The workshop had access to OpenAI, but GPT4o-mini was poor at rewriting code to pass tests, and GPT-4 was s l o w. Total OpenAI usage seemed to be around 50 requests across 8 groups, using 0.4M tokens. Thirsty group09 had their share, but thrifty groups05, 07 and 10 didn't seem to make a dent. Perhaps their participants used their own tokens...

Workshop participants will remember that we ran out of (Anthropic) tokens after an hour or so. Handily, that was easy to find out about, and fast to fix. It wouldn't have happened at all if I'd remembered to top up the account beforehand, or had published the realtime cost on screen as planned.

LLM Consumption

Reading How Hungry is AI? Benchmarking Energy, Water, and Carbon Footprint of LLM Inference, I find that Claude 3.7 Sonnet consumes 2.7 Wh for a query with 1k tokens input / 1k output, and 5.5Wh for 10k in / 1.5k out. From the same paper, it consumes around 20ml water and emits around 2.5g CO2 for the larger query.
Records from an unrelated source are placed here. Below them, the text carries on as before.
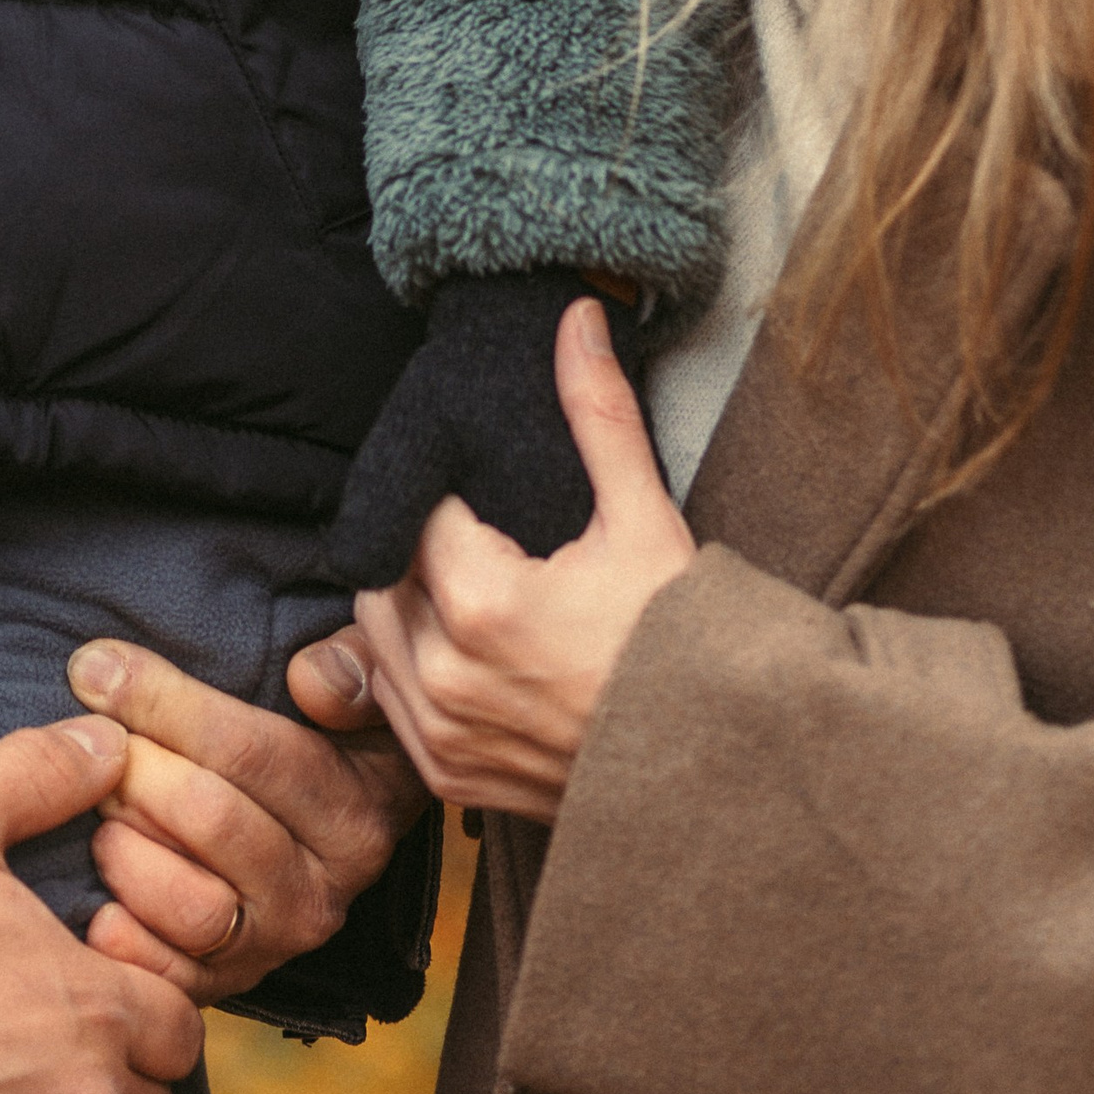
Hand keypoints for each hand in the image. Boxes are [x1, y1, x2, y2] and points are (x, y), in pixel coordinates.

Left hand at [62, 635, 425, 1002]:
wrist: (311, 817)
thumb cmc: (316, 729)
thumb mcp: (356, 679)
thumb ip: (352, 665)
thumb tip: (313, 681)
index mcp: (356, 810)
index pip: (252, 752)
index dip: (164, 703)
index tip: (96, 666)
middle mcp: (321, 890)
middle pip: (214, 823)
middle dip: (138, 771)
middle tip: (90, 740)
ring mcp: (272, 945)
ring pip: (194, 909)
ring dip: (129, 853)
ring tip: (99, 810)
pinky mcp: (227, 985)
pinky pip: (170, 979)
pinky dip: (126, 943)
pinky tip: (93, 899)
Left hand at [351, 296, 693, 820]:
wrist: (717, 770)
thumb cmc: (684, 646)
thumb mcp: (647, 522)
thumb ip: (598, 415)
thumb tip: (577, 317)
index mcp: (484, 604)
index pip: (420, 513)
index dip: (451, 493)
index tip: (486, 493)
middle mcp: (445, 675)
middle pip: (385, 570)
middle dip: (421, 546)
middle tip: (481, 536)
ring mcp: (441, 735)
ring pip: (376, 634)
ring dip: (407, 603)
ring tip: (473, 585)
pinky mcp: (448, 776)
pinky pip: (390, 701)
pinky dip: (412, 666)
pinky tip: (465, 647)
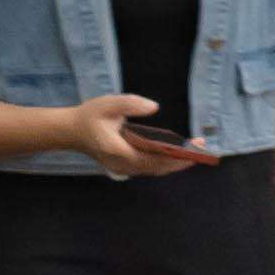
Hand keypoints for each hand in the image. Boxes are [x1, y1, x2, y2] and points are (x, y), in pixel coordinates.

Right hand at [60, 93, 194, 175]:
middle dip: (182, 160)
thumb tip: (154, 107)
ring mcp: (124, 169)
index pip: (152, 158)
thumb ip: (130, 104)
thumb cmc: (90, 116)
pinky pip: (150, 169)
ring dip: (176, 163)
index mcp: (118, 150)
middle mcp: (122, 164)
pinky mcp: (126, 167)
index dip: (174, 155)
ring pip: (155, 171)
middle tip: (203, 149)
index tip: (193, 149)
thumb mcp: (108, 104)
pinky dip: (166, 163)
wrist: (71, 131)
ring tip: (197, 152)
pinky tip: (180, 155)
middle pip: (158, 167)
Taking those values and scaling (by 2.8e6/10e3 =280 ) one might imagine that the workshop consumed 5.5 * 280 = 1.5kWh in energy and 5.6l water, emitting 700g CO2.

Let's put that into personal terms: That's as much liquid as two big supermarket bottles of milk, as much energy as is needed to boil water for 70 cups of tea, as much carbon as is emitted on a swift car ride to the shop. With domestic electricity in the UK around 25p/kWh, perhaps 40p of my £10 LLM cost is power – though only Anthropic knows what the actual bill might be.

This of course ignores the vast costs of training the models in the first place, the copyright theft needed to get the language models good-enough to be sensible (ingesting open-source software without language isn't enough), the risks inherent in training the lunatic chatbots to make us satisfied, and far more that I don't (yet) comprehend.